Let's say I have a DeepCopyable
interface that looks like this:
public interface DeepCopyable
{
public T DeepCopy<T>() /* where T : DeepCopyable */; // i know this doesn't work
}
I want to make sure that the implementing classes implement like this: I don't know how to archive this with an interface, how do I specify the return type correctly to be of type of the implementing class?

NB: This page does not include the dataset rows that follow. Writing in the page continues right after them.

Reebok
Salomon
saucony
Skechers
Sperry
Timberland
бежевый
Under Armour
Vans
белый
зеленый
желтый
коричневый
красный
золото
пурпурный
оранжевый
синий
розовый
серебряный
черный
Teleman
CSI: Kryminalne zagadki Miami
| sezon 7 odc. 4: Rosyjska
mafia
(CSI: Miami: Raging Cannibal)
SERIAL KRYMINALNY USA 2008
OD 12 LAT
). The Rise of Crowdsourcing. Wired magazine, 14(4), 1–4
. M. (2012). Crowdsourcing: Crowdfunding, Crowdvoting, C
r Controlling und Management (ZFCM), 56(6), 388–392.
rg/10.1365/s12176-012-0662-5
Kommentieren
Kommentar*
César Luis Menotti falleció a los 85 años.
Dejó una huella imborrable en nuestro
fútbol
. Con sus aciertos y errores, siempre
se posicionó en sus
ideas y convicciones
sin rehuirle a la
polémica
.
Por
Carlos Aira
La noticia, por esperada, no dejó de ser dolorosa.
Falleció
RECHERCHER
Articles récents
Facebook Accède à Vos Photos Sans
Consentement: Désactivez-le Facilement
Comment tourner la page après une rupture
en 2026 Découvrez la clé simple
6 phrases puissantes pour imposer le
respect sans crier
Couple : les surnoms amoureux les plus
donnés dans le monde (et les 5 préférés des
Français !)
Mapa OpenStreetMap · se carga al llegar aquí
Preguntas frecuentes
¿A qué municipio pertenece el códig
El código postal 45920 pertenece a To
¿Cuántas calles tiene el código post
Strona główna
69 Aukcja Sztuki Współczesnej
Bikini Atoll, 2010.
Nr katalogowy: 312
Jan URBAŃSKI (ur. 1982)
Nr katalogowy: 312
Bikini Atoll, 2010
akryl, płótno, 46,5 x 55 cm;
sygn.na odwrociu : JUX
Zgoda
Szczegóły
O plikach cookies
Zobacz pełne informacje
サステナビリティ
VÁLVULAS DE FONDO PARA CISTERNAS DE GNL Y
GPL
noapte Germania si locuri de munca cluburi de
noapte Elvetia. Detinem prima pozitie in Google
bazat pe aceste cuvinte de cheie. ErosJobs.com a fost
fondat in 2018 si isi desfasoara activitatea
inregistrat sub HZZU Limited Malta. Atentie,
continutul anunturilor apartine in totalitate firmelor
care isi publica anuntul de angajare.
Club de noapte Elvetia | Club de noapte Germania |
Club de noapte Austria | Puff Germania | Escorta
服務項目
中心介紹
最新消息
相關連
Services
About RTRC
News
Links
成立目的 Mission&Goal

public class A : DeepCopyable
{
public int a { get; set; } = 0;
public B b { get; set; } = new B();
public A DeepCopy()
{
return new A()
{
a = a,
b = b.DeepCopy()
};
}
}
public class B : DeepCopyable
{
public int a { get; set; } = 0;
public B DeepCopy()
{
return new B()
{
a = a
};
}
}
public class C : DeepCopyable
{
public int a { get; set; } = 0;
public B DeepCopy() //This Should be not allowed
{
return new B()
{
a = a
};
}
}
CodePudding user response:
A simple way of doing this is like this:
public interface IDeepCopyable<T>
where T : IDeepCopyable<T>
{
T DeepCopy();
}
public class A : IDeepCopyable<A>
{
public int a { get; set; } = 0;
public B b { get; set; } = new B();
public A DeepCopy()
{
return new A()
{
a = a,
b = b.DeepCopy()
};
}
}
public class B : IDeepCopyable<B>
{
public int a { get; set; } = 0;
public B DeepCopy()
{
return new B()
{
a = a
};
}
}
CodePudding user response:
This is how you can make the classes that inherit from the interface and implement the method with a specified return type of type of the derived class
interface IDeepCopy<T>
{
T testMethod();
}
class Test1 : IDeepCopy<Test1>
{
public Test1 testMethod()
{
throw new NotImplementedException();
}
}